E poi crollò: «Ho fatto la vasectomia!»
Mi raddrizzai. «Cosa hai detto?»
Si bloccò. Aveva appena firmato la sua condanna.
«Lo so», dissi piano. «Ti ho sentito alla festa. Lo so da settimane».
«Julia, aspetta, posso spiegare…»
«No», lo fermai, spingendogli contro al petto test ed ecografia. «Mi hai fatta sentire guasta. Mi hai lasciata pregare per un figlio che non avevamo mai avuto la possibilità di concepire».
Il suo volto era una maschera di vergogna e paura.
«Basta», conclusi. «Il matrimonio finisce qui. Entro la settimana me ne vado».
Non tentò di fermarmi. Forse capì che non esistono parole per rattoppare anni di menzogne.
Ma non era finita.
Pochi giorni dopo incontrai Diana, un’avvocatessa lucida come acciaio, che mi restituì il respiro. Le raccontai tutto.
«Voglio divorziare», dissi. «Pulito, rapido, alle mie condizioni».
«Allora partiamo», rispose aprendo la cartella. «E facciamo in modo che non se la cavi con poco».
Le chiamate di Kirill diventavano raffiche: «Scusami», «Stai esagerando», «Stai distruggendo la nostra vita». Io tacevo.
Quando firmai i primi documenti, fu come inspirare dopo una lunga apnea. L’aria tornò a circolare. Per la prima volta, intravedevo un dopo.
Una settimana più tardi, Nikolaj mi scrisse di nuovo: «Volevo sapere come stai.
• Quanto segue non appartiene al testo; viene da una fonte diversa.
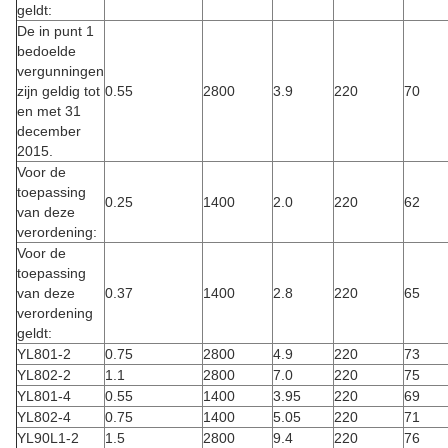
geldt:
De in punt 1
bedoelde
vergunningen
zijn geldig tot
0.55
2800
3.9
220
70
en met 31
december
2015.
Voor de
toepassing
0.25
1400
2.0
220
62
van deze
verordening:
Voor de
toepassing
van deze
0.37
1400
2.8
220
65
verordening
geldt:
YL801-2
0.75
2800
4.9
220
73
YL802-2
1.1
2800
7.0
220
75
YL801-4
0.55
1400
3.95
220
69
YL802-4
0.75
1400
5.05
220
71
YL90L1-2
1.5
2800
9.4
220
76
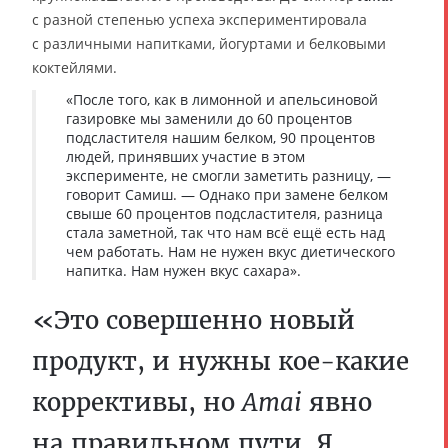
с разной степенью успеха экспериментировала
с различными напитками, йогуртами и белковыми
коктейлями.
«После того, как в лимонной и апельсиновой
газировке мы заменили до 60 процентов
подсластителя нашим белком, 90 процентов
людей, принявших участие в этом
эксперименте, не смогли заметить разницу, —
говорит Самиш. — Однако при замене белком
свыше 60 процентов подсластителя, разница
стала заметной, так что нам всё ещё есть над
чем работать. Нам не нужен вкус диетического
напитка. Нам нужен вкус сахара».
«Это совершенно новый
продукт, и нужны кое-какие
коррективы, но
Amai
явно
на правильном пути. Я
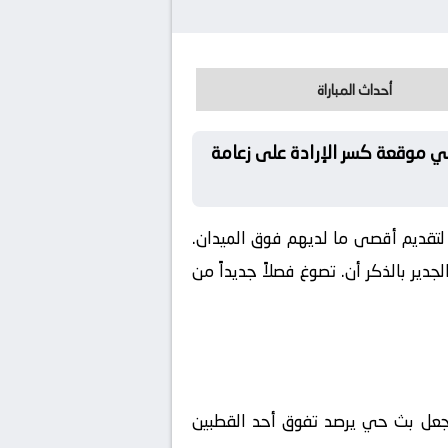
أحداث المباراة
1 في كأس آسيا تحت 17 – نصف النهائي حيث هي موقعة كسر الإرادة على زعامة
 لتقديم أقصى ما لديهم فوق الميدان.
افسات كأس آسيا تحت 17 – نصف النهائي. ومن الجدير بالذكر أن. تصوغ فصلاً جديداً من
ة. مما يجعل بث حي يرصد تفوق أحد القطبين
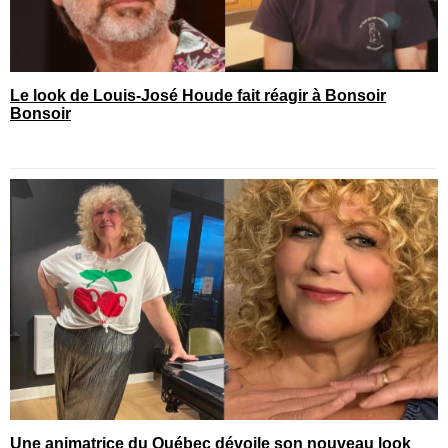
Le look de Louis-José Houde fait réagir à Bonsoir
Bonsoir
Une animatrice du Québec dévoile son nouveau look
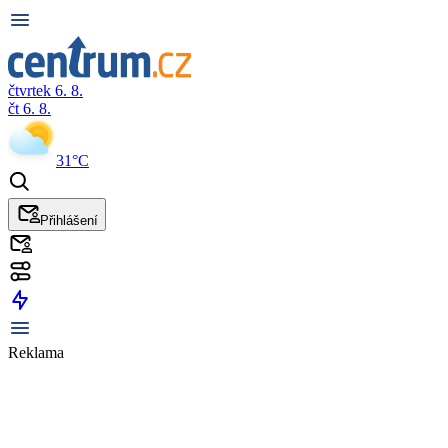
čtvrtek 6. 8.
čt 6. 8.
31°C
Přihlášení
Reklama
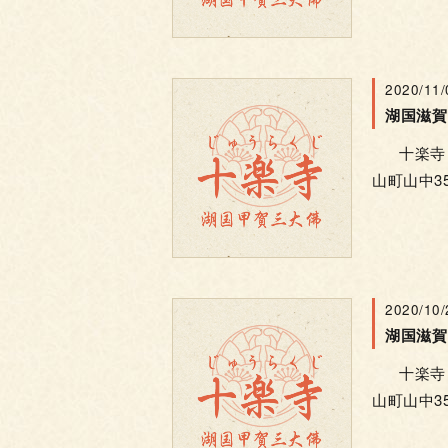
2020/11/
十楽寺 電話
山町山中35
2020/10/
十楽寺 電話
山町山中35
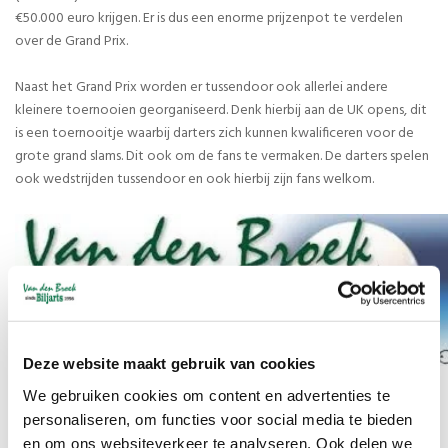
€50.000 euro krijgen. Er is dus een enorme prijzenpot te verdelen
over de Grand Prix.
Naast het Grand Prix worden er tussendoor ook allerlei andere
kleinere toernooien georganiseerd. Denk hierbij aan de UK opens, dit
is een toernooitje waarbij darters zich kunnen kwalificeren voor de
grote grand slams. Dit ook om de fans te vermaken. De darters spelen
ook wedstrijden tussendoor en ook hierbij zijn fans welkom.
Deze website maakt gebruik van cookies
We gebruiken cookies om content en advertenties te
personaliseren, om functies voor social media te bieden
Reacties
en om ons websiteverkeer te analyseren. Ook delen we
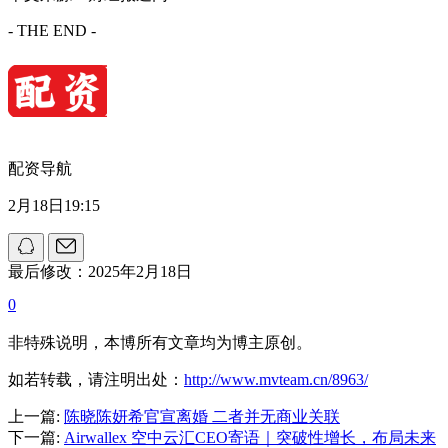
- THE END -
配资导航
2月18日19:15
最后修改：2025年2月18日
0
非特殊说明，本博所有文章均为博主原创。
如若转载，请注明出处：
http://www.mvteam.cn/8963/
上一篇:
陈晓陈妍希官宣离婚 二者并无商业关联
下一篇:
Airwallex 空中云汇CEO寄语｜突破性增长，布局未来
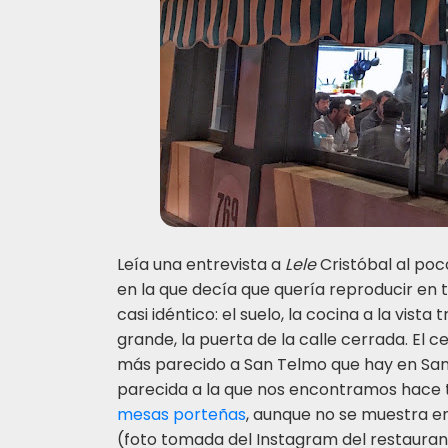
L
eía una entrevista a
Lele
Cristóbal al poc
en la que decía que quería reproducir en 
casi idéntico: el suelo, la cocina a la vist
grande, la puerta de la calle cerrada. El c
más parecido a San Telmo que hay en Santi
parecida a la que nos encontramos hace 
mesas porteñas
, aunque no se muestra en
(foto tomada del Instagram del restauran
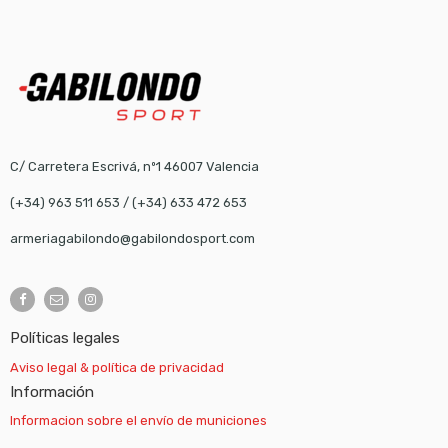
C/ Carretera Escrivá, nº1 46007 Valencia
(+34) 963 511 653
/
(+34) 633 472 653
armeriagabilondo@gabilondosport.com
Políticas legales
Aviso legal & política de privacidad
Información
Informacion sobre el envío de municiones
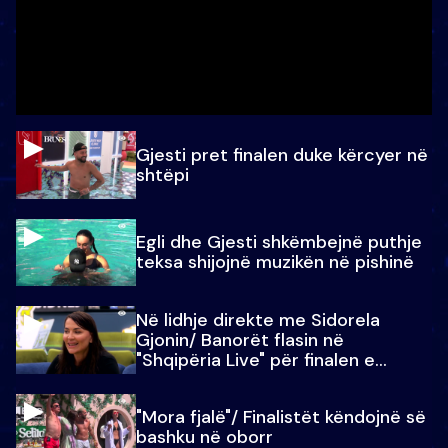
Gjesti pret finalen duke kërcyer në
shtëpi
Egli dhe Gjesti shkëmbejnë puthje
teksa shijojnë muzikën në pishinë
Në lidhje direkte me Sidorela
Gjonin/ Banorët flasin në
"Shqipëria Live" për finalen e
madhe
"Mora fjalë"/ Finalistët këndojnë së
bashku në oborr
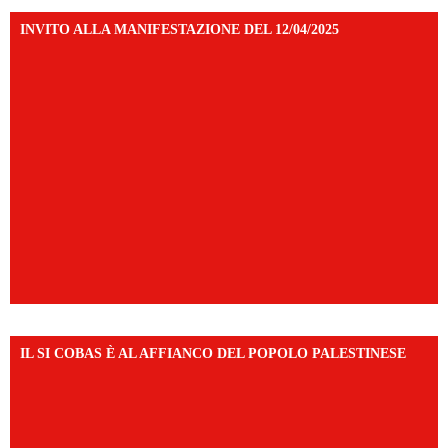
INVITO ALLA MANIFESTAZIONE DEL 12/04/2025
IL SI COBAS È AL AFFIANCO DEL POPOLO PALESTINESE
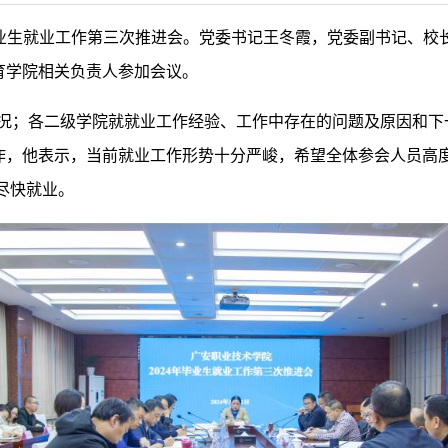
年毕业生就业工作第三次推进会。党委书记王冬霞，党委副书记、
育学院相关负责人参加会议。
情况；各二级学院就就业工作经验、工作中存在的问题及原因和
作，他表示，当前就业工作形势十分严峻，希望全体参会人员高
尽快就业。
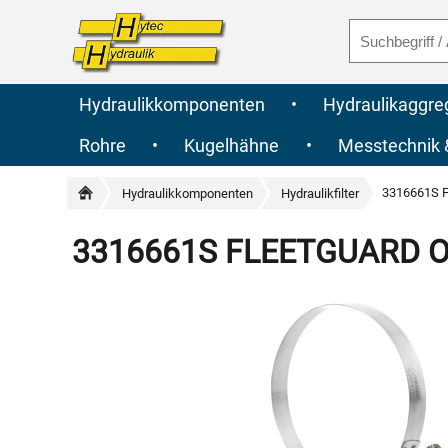
Hydraulikkomponenten
•
Hydraulikaggre
Rohre
•
Kugelhähne
•
Messtechnik
3316661S F
Hydraulikkomponenten
Hydraulikfilter
3316661S FLEETGUARD Orig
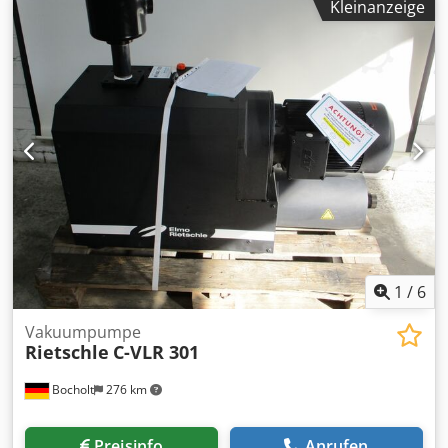
Kleinanzeige
Vakuumpumpen Pneumatische Förderung Verpackungs-
und Produktionssysteme Dedpfx Afjy Aautj Tokr Robuste
deutsche Konstruktion – hochwertiges
Industrieequipment. ⚙️ Technische Daten (vom
Typenschild): Modell: CEV 3718 DS2 Leistung: bis zu 480
m³/h Druck / Unterdruck: ca. ± 37 mbar / bis 50 mbar
Versorgungsspannung: 220–255 / 380–440 V
Leistungsaufnahme: ca. 1,1 – 1,3 kW Drehzahl: 2800 / 3440
U/min Schutzklasse: IP54 ✔️ Zustand gemäß den Fotos 🔍
Zustand: technisch einwandfreie Geräte normale
Gebrauchsspuren beschädigte obere Motorgehäuse
(Kunststoff) – auf den Bildern ersichtlich die
Beschädigungen beeinträchtigen die Funktion nicht
Verkauf genau wie abgebildet
1
/
6
Vakuumpumpe
Rietschle
C-VLR 301
Bocholt
276 km
Preisinfo
Anrufen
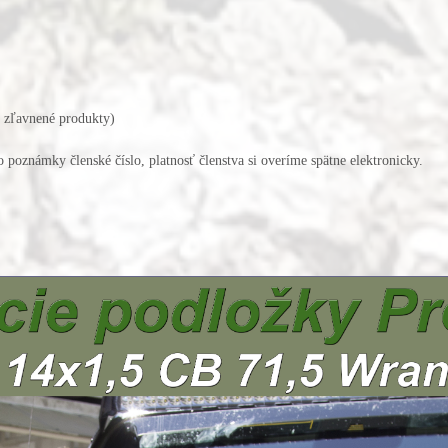
už zľavnené produkty)
 poznámky členské číslo, platnosť členstva si overíme spätne elektronicky.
Ti penso».
Cominciammo a sentirci: prima messaggi corti, poi più lunghi. Un caffè. Una cena. Passeggiate che diventavano confessioni.
«Sai», disse una sera guardando il cielo, «ho sempre ammirato la tua tenacia. Hai continuato a camminare anche quando faceva male».
Le lacrime mi velarono gli occhi. «Sei stato tra i pochi a vedere davvero chi sono».
Nei mesi successivi mi restò accanto con una gentilezza paziente. Non avevamo fretta. Stavamo guarendo. Insieme.
Un anno dopo ci sposammo sotto una quercia, in una cerimonia piccola, circondati da chi ci voleva bene per ciò che eravamo davvero, non per il ruolo che interpretavamo.
Poi accadde l’improbabile. Un ritardo. Mani che tremano, un altro test. Positivo. Questa volta per davvero.
Quando glielo dissi, Nikolaj pianse e mi strinse come a proteggere il futuro intero. «Diventeremo genitori».
«E questa volta con un uomo che lo desidera quanto me», risposi piangendo di gioia.
Qualche mese dopo, sdraiata a letto con la sua mano sulla curva del mio ventre, guardai la vita che avevo ricostruito: non quella in cui ero stata ingannata, ma quella che avevo scelto.
«Questo è l’amore», sussurrai. «E non lo lascerò più scappare».